La ritirata dei nostri Reparti, in parte “sbandati” e senza la maggior parte degli Ufficiali che si sono dileguati, è molto disordinata. Anche oltre 500.000 civili del Friuli e del Veneto, temendo l’arrivo degli austro-tedeschi, lasciano le proprie case per ritirarsi oltre il Piave ed ingolfano le strade, intralciando i movimenti delle nostre truppe. Alla fine solo la metà dei civili in movimento riesce a passare il Piave.
Naturalmente la gravissima sconfitta militare provoca un terremoto politico. Il Presidente del Consiglio Paolo Boselli si dimette ed il 30 ottobre il Re chiama a dirigere il Governo Vittorio Emanuele Orlando, che era Ministro dell’Interno.
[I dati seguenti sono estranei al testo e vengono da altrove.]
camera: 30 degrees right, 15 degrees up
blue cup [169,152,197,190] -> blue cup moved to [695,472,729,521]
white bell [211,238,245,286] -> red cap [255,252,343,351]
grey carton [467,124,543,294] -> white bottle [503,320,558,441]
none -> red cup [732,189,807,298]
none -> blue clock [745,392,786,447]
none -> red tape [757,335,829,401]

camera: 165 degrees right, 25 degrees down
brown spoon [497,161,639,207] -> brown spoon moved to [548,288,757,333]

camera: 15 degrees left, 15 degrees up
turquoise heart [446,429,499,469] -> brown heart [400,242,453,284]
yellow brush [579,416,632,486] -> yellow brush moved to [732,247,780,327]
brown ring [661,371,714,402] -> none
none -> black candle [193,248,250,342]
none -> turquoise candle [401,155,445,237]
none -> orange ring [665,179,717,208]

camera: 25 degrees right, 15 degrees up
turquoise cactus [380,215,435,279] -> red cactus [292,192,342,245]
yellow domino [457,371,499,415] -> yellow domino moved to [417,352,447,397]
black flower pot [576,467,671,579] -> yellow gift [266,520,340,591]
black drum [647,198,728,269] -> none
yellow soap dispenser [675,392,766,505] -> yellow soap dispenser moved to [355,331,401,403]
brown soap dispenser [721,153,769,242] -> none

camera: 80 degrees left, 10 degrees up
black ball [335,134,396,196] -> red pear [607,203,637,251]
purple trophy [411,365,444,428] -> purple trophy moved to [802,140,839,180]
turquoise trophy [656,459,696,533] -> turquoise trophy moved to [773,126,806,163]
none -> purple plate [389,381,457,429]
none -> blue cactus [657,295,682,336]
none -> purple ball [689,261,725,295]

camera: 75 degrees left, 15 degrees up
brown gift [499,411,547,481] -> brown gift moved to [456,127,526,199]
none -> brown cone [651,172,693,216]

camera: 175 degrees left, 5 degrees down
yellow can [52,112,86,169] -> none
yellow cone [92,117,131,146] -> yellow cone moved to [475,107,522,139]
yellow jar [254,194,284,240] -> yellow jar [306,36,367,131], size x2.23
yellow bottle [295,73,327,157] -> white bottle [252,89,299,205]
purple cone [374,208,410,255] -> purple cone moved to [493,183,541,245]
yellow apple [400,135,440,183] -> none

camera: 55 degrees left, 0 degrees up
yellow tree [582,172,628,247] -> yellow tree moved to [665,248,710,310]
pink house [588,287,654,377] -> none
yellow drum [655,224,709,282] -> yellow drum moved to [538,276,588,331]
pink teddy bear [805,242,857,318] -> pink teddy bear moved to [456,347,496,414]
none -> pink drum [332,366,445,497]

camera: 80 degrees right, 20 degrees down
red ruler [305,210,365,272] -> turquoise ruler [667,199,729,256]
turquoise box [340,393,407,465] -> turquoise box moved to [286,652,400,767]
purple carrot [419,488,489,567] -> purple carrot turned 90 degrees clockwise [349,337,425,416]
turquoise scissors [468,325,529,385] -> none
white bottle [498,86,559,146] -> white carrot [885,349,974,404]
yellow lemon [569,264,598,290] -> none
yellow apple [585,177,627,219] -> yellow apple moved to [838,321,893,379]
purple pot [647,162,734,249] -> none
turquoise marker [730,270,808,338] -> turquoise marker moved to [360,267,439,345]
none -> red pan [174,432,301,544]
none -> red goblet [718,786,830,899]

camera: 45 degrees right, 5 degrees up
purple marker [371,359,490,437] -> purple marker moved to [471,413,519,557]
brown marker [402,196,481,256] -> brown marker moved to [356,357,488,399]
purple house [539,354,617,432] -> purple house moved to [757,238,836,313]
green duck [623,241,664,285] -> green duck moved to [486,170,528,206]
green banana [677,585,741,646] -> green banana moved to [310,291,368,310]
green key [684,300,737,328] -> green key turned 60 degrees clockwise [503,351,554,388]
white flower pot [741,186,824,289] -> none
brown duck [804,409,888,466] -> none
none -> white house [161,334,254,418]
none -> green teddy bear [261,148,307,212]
Anche gli Alleati (Inglesi, Francesi ed Americani) sono molto preoccupati, temendo la nostra sconfitta e quindi l’attacco ancora più pesante degli austro-tedeschi sul Fronte Occidentale, e chiedono la “testa” di Cadorna, che è sostituto l’otto novembre dal Generale Armando Diaz, comandante del XXIII Corpo d’Armata, alle dipendenze della 3a Armata, assistito da due Vice Comandanti: il Generali Gaetano Giardino (già Ministro della Guerra nel Governo Boselli) e Pietro Badoglio.
Le nostre truppe resistono sul Piave, ben consapevoli che ora difendono il proprio Paese e non muoiono, inutilmente, sulle pietraie del Carso e dell’Isonzo in inutili attacchi contro le postazioni nemiche ben difese.
Esattamente un anno dopo, il 24 ottobre 1918 inizia la nostra offensiva per riconquistare i territori perduti, meglio nota come “battaglia di Vittorio Veneto”, che porta alla disfatta dell’Esercito austriaco ed il Governo di Vienna è costretto, anche per la difficilissima situazione economica interna, a chiedere l’Armistizio, che è firmato a Villa Giusti (Padova, dove c’è il nostro Comando Supremo) il 3 novembre ed entra in vigore il giorno seguente.
La guerra finalmente finisce, ma è costata oltre 650.000 morti e 1.100.000 feriti e mutilati (tra i quali oltre 4.000 “scemi di guerra”, militari scioccati dalla crudeltà dei combattimenti e dei bombardamenti).